§ **Problem to work on**
Write out every entry exactly as given, but omit the pictures.

Edit tracking data
▼▼▼
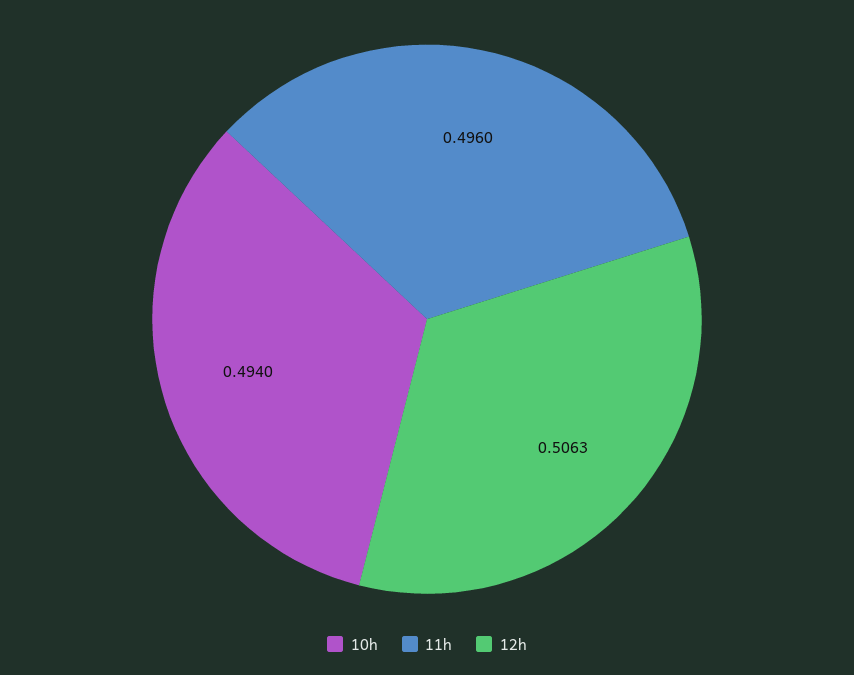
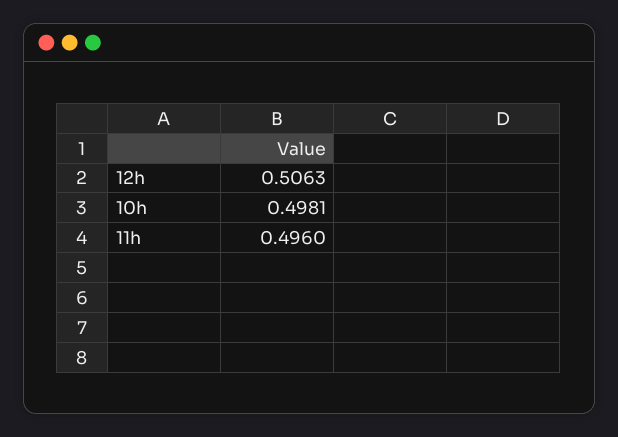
  {
-   "10h": 0.494,
+   "10h": 0.4981,
    "11h": 0.496,
    "12h": 0.5063
  }

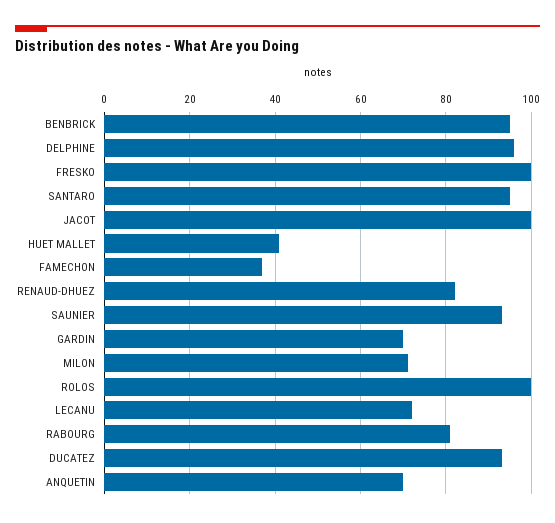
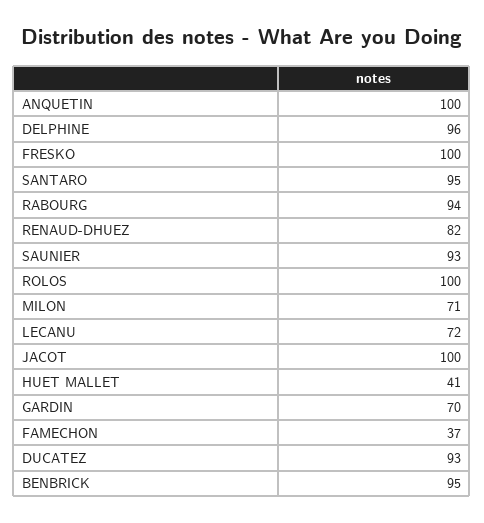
  {
    "BENBRICK": 95,
    "DELPHINE": 96,
    "FRESKO": 100,
    "SANTARO": 95,
    "JACOT": 100,
    "HUET MALLET": 41,
    "FAMECHON": 37,
    "RENAUD-DHUEZ": 82,
    "SAUNIER": 93,
    "GARDIN": 70,
    "MILON": 71,
    "ROLOS": 100,
    "LECANU": 72,
-   "RABOURG": 80,
+   "RABOURG": 94,
    "DUCATEZ": 93,
-   "ANQUETIN": 70
+   "ANQUETIN": 100
  }

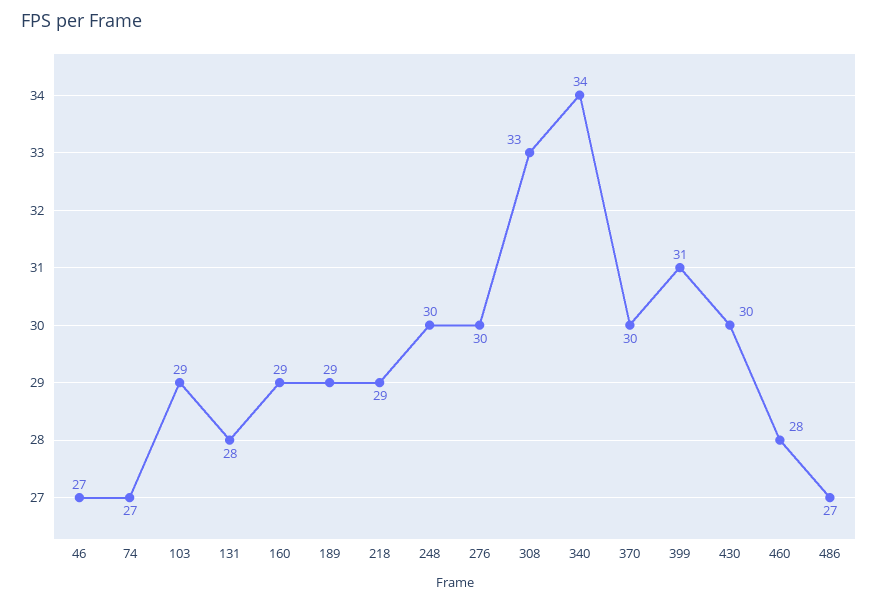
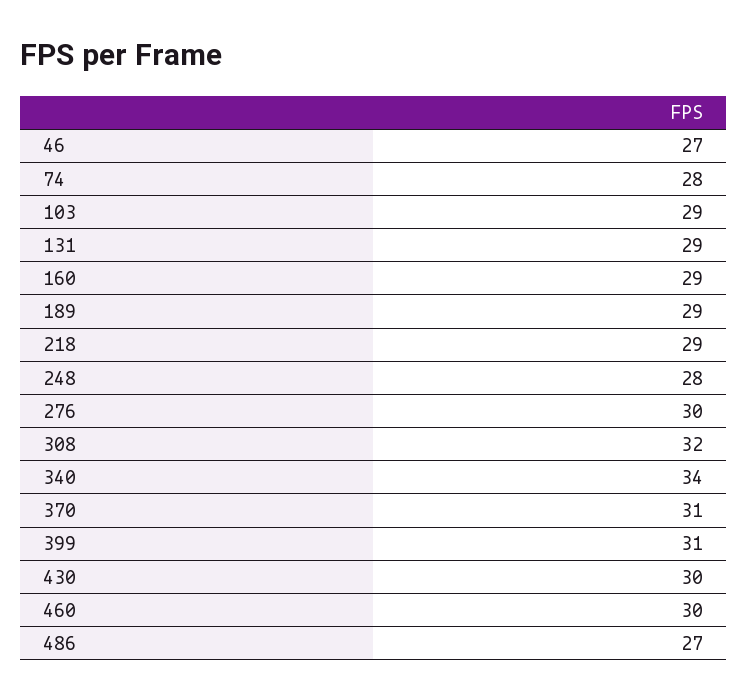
  {
    "46": 27,
-   "74": 27,
+   "74": 28,
    "103": 29,
-   "131": 28,
+   "131": 29,
    "160": 29,
    "189": 29,
    "218": 29,
-   "248": 30,
+   "248": 28,
    "276": 30,
-   "308": 33,
+   "308": 32,
    "340": 34,
-   "370": 30,
+   "370": 31,
    "399": 31,
    "430": 30,
-   "460": 28,
+   "460": 30,
    "486": 27
  }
▲▲▲
§ **Answer for this exercise**
  {
-   "10h": 0.494,
+   "10h": 0.4981,
    "11h": 0.496,
    "12h": 0.5063
  }

  {
    "BENBRICK": 95,
    "DELPHINE": 96,
    "FRESKO": 100,
    "SANTARO": 95,
    "JACOT": 100,
    "HUET MALLET": 41,
    "FAMECHON": 37,
    "RENAUD-DHUEZ": 82,
    "SAUNIER": 93,
    "GARDIN": 70,
    "MILON": 71,
    "ROLOS": 100,
    "LECANU": 72,
-   "RABOURG": 80,
+   "RABOURG": 94,
    "DUCATEZ": 93,
-   "ANQUETIN": 70
+   "ANQUETIN": 100
  }

  {
    "46": 27,
-   "74": 27,
+   "74": 28,
    "103": 29,
-   "131": 28,
+   "131": 29,
    "160": 29,
    "189": 29,
    "218": 29,
-   "248": 30,
+   "248": 28,
    "276": 30,
-   "308": 33,
+   "308": 32,
    "340": 34,
-   "370": 30,
+   "370": 31,
    "399": 31,
    "430": 30,
-   "460": 28,
+   "460": 30,
    "486": 27
  }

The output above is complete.